The big picture is what you want to accomplish. You may want many trees; you may want none. The land may tell you "bushy area here", or clumps of differing species. Studying permaculture is helpful here because permaculturists are always looking for multiple uses and layering things upon others. For example, a hickory grove can provide wildlife feed, livestock shade and windbreak, erosion control and nutrient diversity from the minerals it is bringing up from deeper layers of the soil. It could also supply a picnic area, "aerial" climbing practice, a sapling nursery for lodge and other construction, a living trellis for grapes…you get the idea.

With the willing aid of your bovine, ovine, equine and/or porcine caretaking friends you can shape the landscape to meet your goal. How? By realizing that succession – that tendency of an area to evolve toward its most stable state – may be advanced or retarded depending on how livestock graze. Let’s clarify this since it is fundamental to your success.

What are the climax states of vegetation in your area? Oak/hickory forest? Pine? Bog? Prairie? Savannah? (Look at undisturbed areas. Read pioneer accounts. Do a meditation to spirit band 5.) Depending upon moisture, soil types, Hellenic and direction of slope, the climax states will differ slightly or dramatically. When taken back to bare earth, all those differing areas evolve through successive communities beginning with pioneering species and ending with the climax community. That is succession.

You will be driving a giant "machine" which advances or retards succession. Succession can generally be thought of as successively higher levels of energy capture and retention. Bare dirt or sand doesn’t capture and retain a whole lot of energy. A thistle patch does better. A corn field is about the same. An alfalfa field captures more. A mixed grass and legume pasture captures even more solar energy.
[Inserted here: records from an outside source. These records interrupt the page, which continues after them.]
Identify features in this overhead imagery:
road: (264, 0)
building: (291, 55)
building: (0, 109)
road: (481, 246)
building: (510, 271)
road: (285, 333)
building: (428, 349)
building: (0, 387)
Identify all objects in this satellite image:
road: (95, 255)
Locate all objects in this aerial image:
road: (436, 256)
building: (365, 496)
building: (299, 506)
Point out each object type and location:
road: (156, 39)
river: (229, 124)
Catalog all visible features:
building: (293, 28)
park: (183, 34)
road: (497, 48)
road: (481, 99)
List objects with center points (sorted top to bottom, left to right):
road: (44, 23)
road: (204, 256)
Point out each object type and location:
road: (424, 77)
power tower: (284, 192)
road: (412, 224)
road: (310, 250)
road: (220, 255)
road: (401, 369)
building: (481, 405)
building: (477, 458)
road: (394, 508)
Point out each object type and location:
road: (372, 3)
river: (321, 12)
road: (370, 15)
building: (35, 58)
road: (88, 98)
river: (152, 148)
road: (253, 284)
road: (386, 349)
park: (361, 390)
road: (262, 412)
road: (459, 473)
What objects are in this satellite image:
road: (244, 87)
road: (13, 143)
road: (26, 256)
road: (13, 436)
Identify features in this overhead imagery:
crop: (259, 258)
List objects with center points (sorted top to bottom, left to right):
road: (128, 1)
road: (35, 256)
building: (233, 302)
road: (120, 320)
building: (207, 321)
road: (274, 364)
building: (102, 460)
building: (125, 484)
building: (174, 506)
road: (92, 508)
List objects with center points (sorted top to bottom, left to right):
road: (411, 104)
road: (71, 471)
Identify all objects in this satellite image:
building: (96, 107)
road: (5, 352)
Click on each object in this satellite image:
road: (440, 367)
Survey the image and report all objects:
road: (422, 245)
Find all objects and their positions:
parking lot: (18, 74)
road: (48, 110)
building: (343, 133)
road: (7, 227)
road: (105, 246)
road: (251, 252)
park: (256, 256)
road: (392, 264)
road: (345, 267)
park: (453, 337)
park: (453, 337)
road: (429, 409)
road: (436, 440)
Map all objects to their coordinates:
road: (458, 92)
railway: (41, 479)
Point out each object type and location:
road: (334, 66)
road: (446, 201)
A prairie captures a big bunch as does a forest of ninety foot trees.

Try thinking of the earth as a giant solar collector eager to convert sunlight to carbohydrates. All the life sustaining wealth of the world – the soils and organic matter – was created in this way. Energy capture is what we probably ought to be attempting to maximize on most of the land in our care.

That means plants in active stages of photosynthesis – not "amber waves" but green waves. This is a good place to put to rest the theory that rest is beneficial. Rested land captures energy briefly at the beginning of the growing season when the plants are vegetative. The plants store enough energy to make seed, and at that point they are happy and go to bed. Brown fields of tall grass are not utilizing sunlight; not flowing energy into Mother Earth.

Maybe your short term goal is to build up mouse and rabbit populations so you want to let a few fields "rest" and build up some good wildlife cover. No problem. Just don’t let the fields stay idle too long or they will smother themselves and drastically reduce the number and species of plants (retard succession).

It is my belief that Nature usually wants a perennial polyculture – as diverse as possible, with as many differing species of herbivores grazing it as possible. Diversity = stability. That’s why the prairie is the climax phase of succession on the richest soils of the world.

Don’t get bogged down in perfectionism. You will fine tune the grazing management with time. Play with it. Rotate the livestock daily or every other day, making the pastures small enough so that the stock are just nicely cropping a good percentage of the plants. be flexible with paddock sizing by using temporary fencing (see above-mentioned catalogue).

Overgrazing is a function of frequency of bite, not severity of bite. Animals always take a severe bite. So a good rule of thumb is to rotate pastures fast in times of fast forage growth and slow in times of slow forage growth. This way you will avoid the "second bite syndrome" where you stress out a plant which has used stored root energy to produce more leaves only to have them nipped off. This leaves the plant energy deficient. It may recover slowly if all its neighbours are equally overgrazed, or it may be edged out by unbitten, faster growing neighbours.

For now, just be thankful you will be having a blast raising the world’s happiest and healthiest plants and animals instead of choking on diesel exhaust, compacting the soil and repairing broken mower blades.